What is required: Pictures in the material below are to be left out, and only the lines from the line with "таблице 5.3 приведены" up to and including the line with "margin-left: 49px ->" are to be written out exactly.

Dataset records:
────────────────

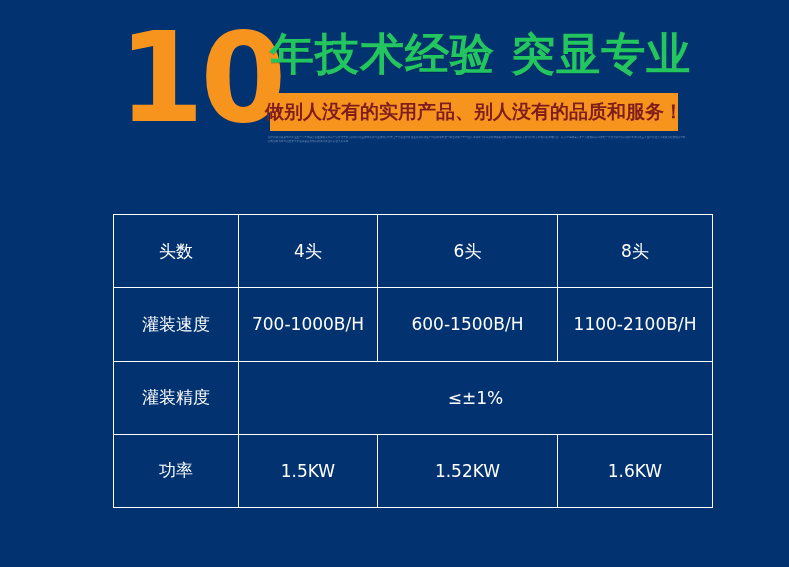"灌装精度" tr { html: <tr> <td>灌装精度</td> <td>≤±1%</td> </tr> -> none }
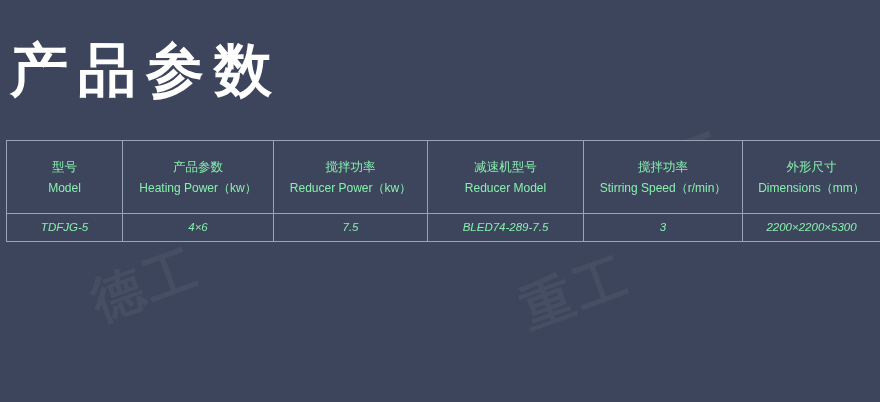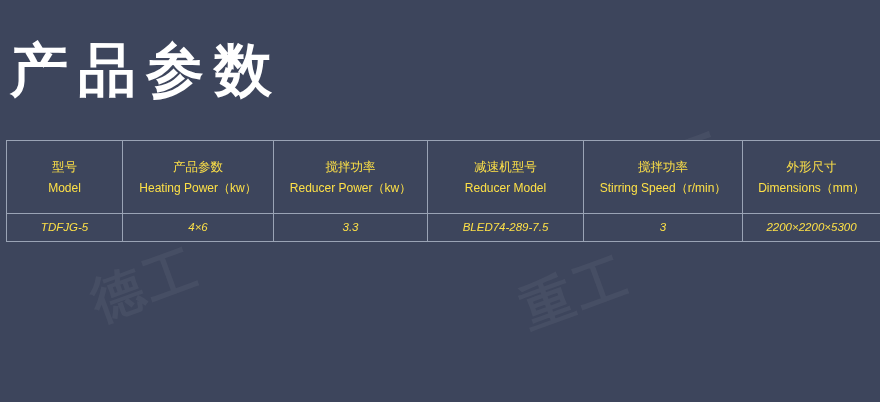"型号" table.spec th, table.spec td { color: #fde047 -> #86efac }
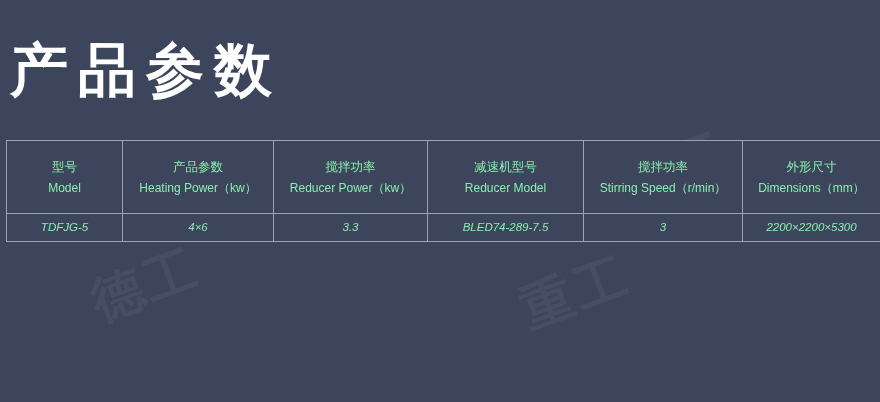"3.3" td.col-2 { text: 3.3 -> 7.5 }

────────────────

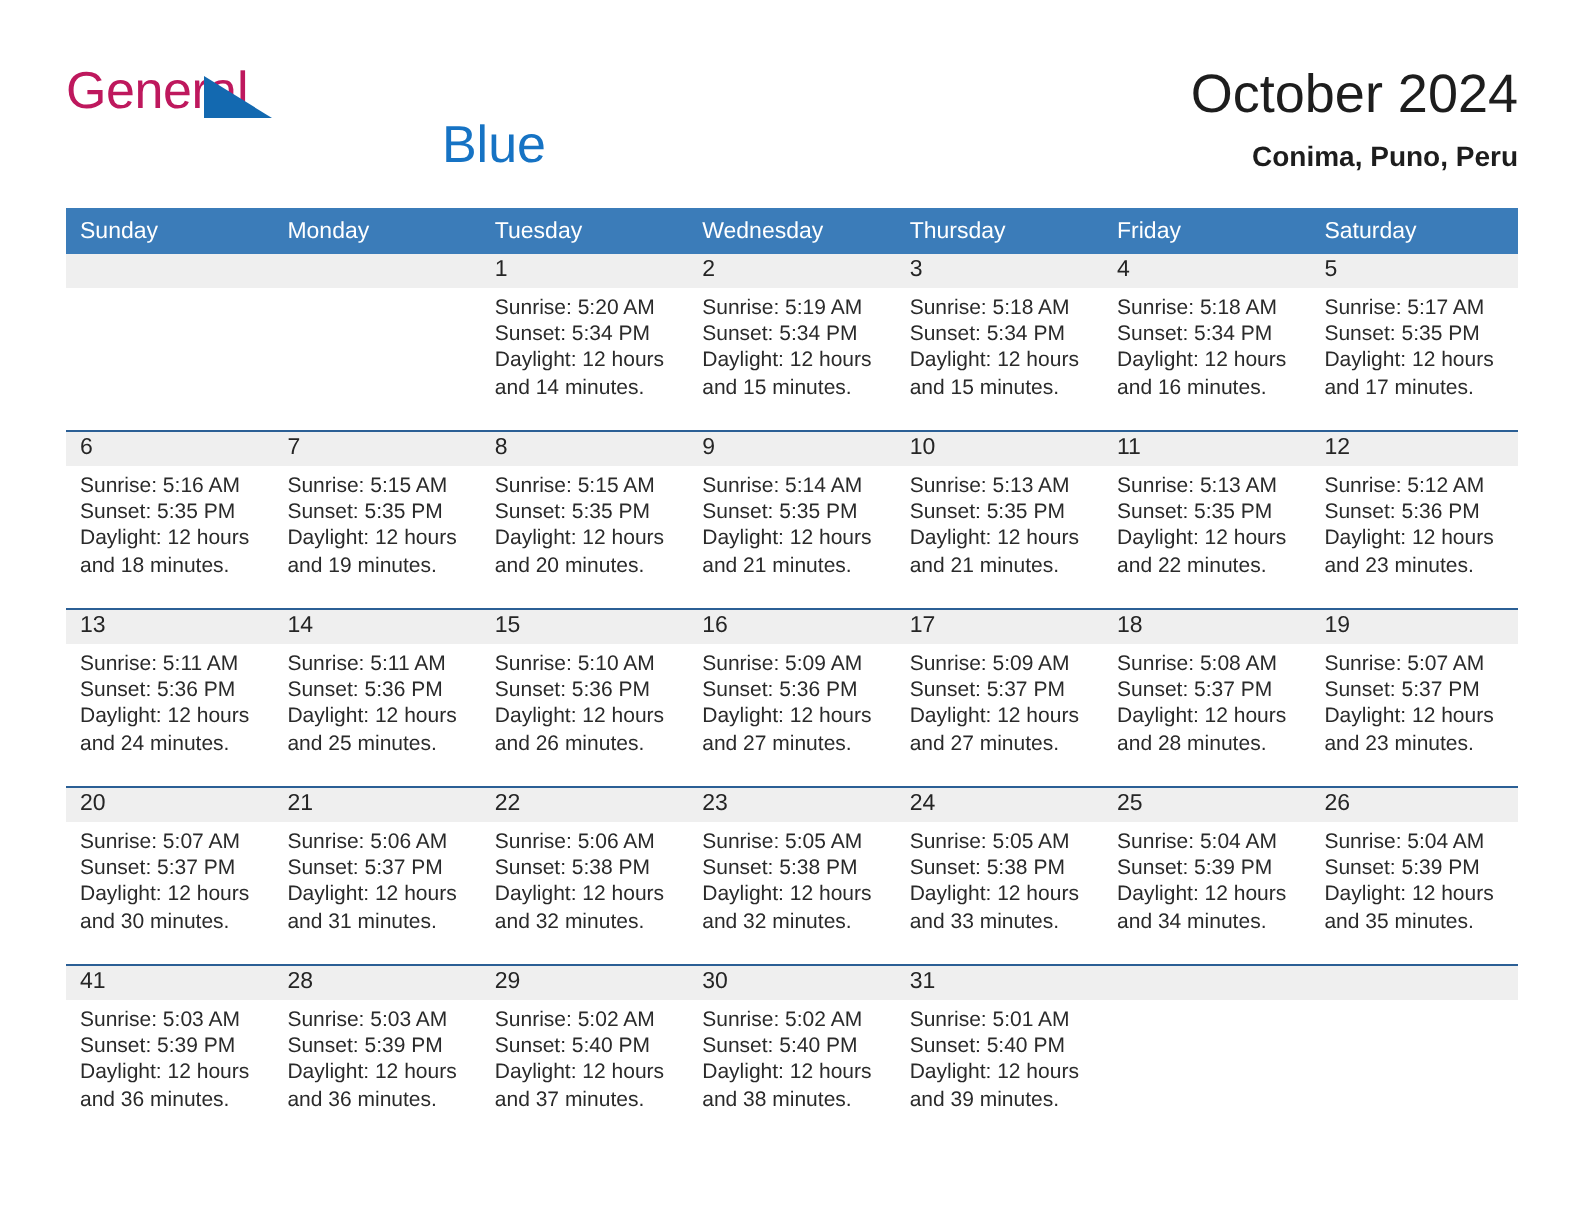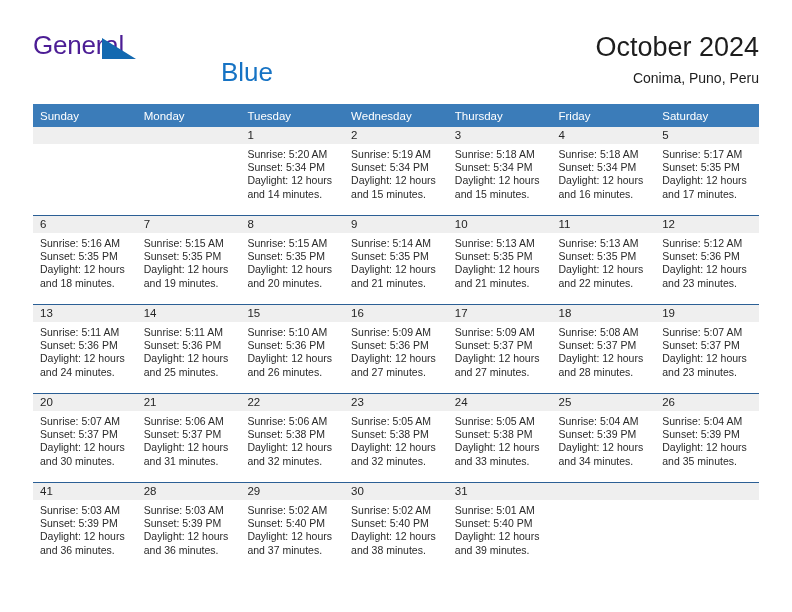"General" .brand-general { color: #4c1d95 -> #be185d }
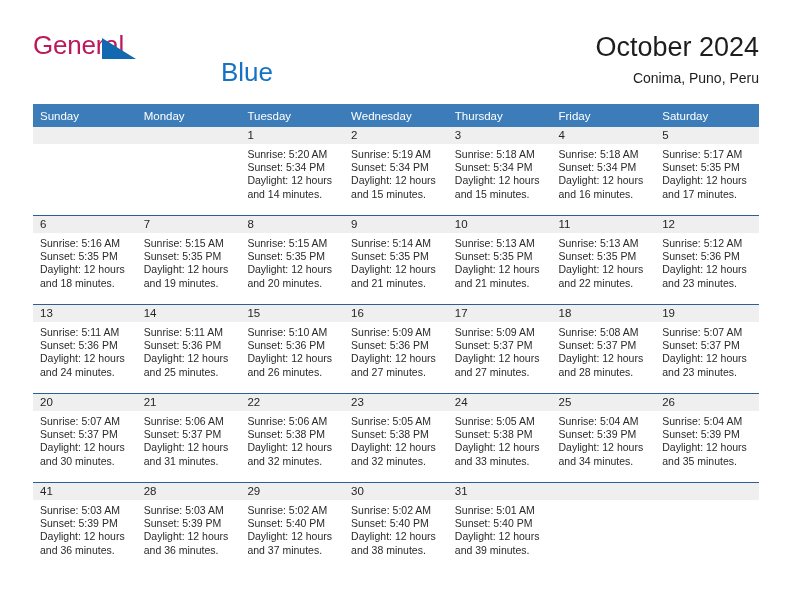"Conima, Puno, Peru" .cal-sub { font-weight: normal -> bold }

────────────────

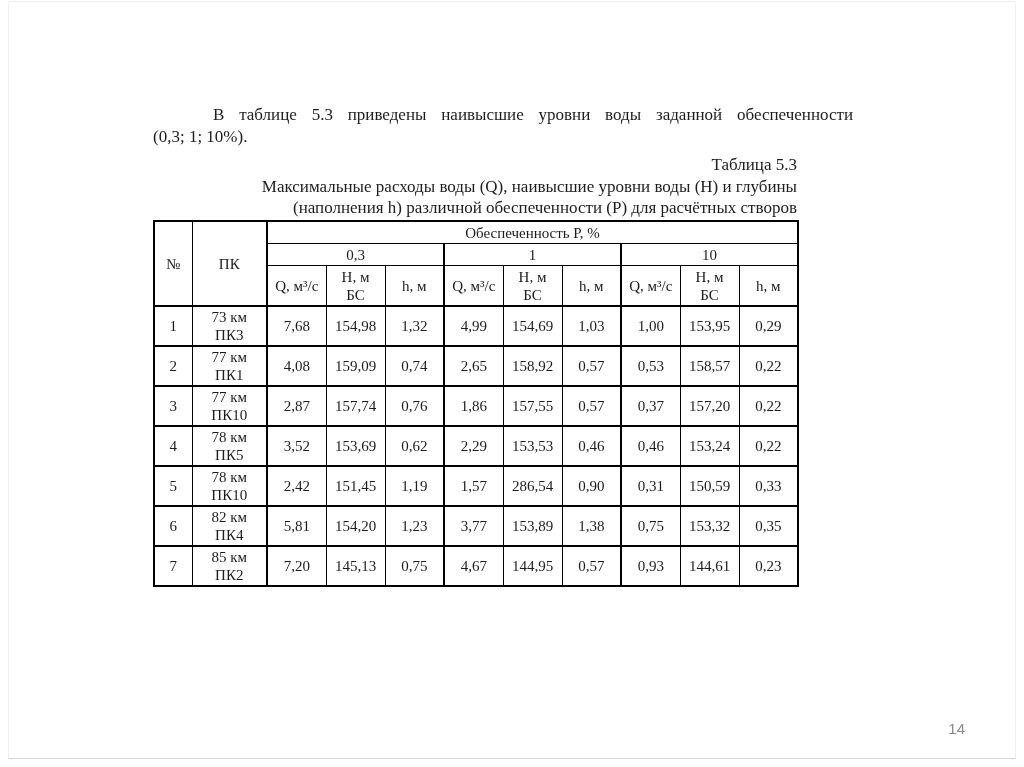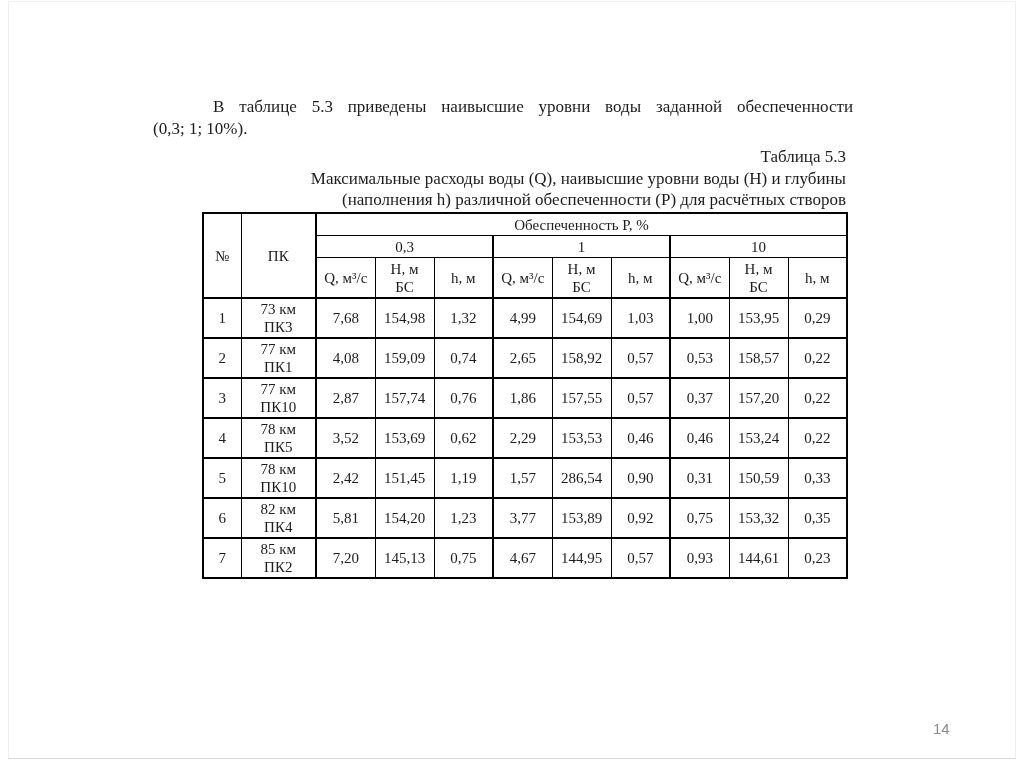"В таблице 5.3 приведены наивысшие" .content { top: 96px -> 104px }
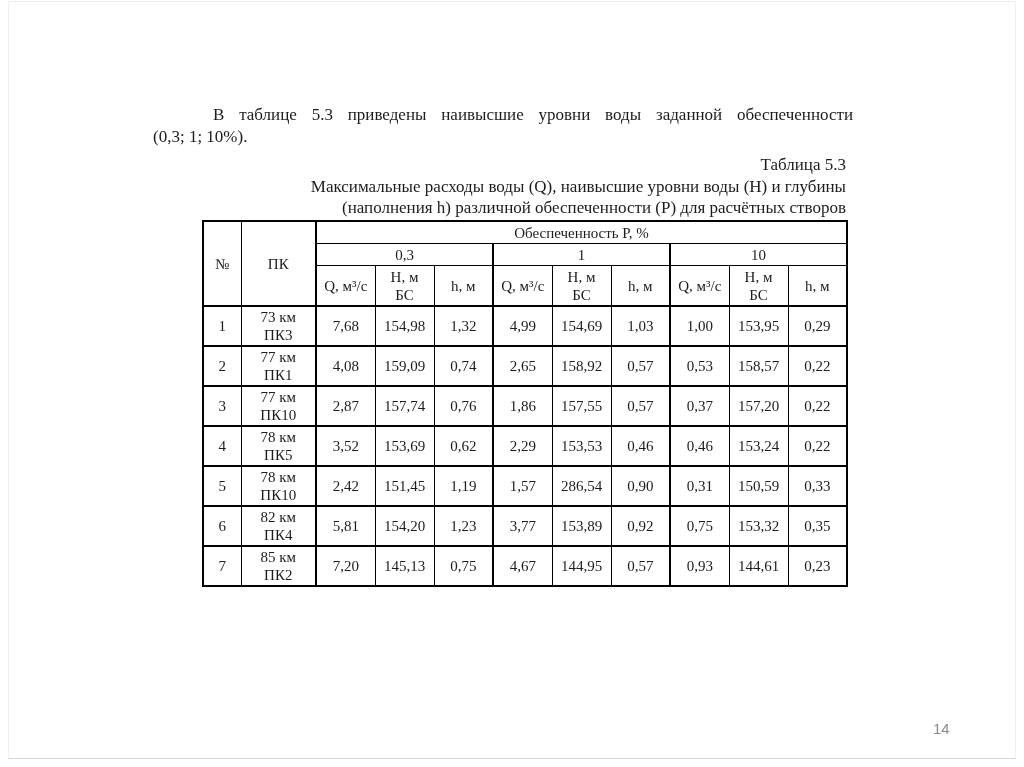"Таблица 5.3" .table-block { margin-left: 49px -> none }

────────────────

Answer area:
"В таблице 5.3 приведены наивысшие" .content { top: 96px -> 104px }
"Таблица 5.3" .table-block { margin-left: 49px -> none }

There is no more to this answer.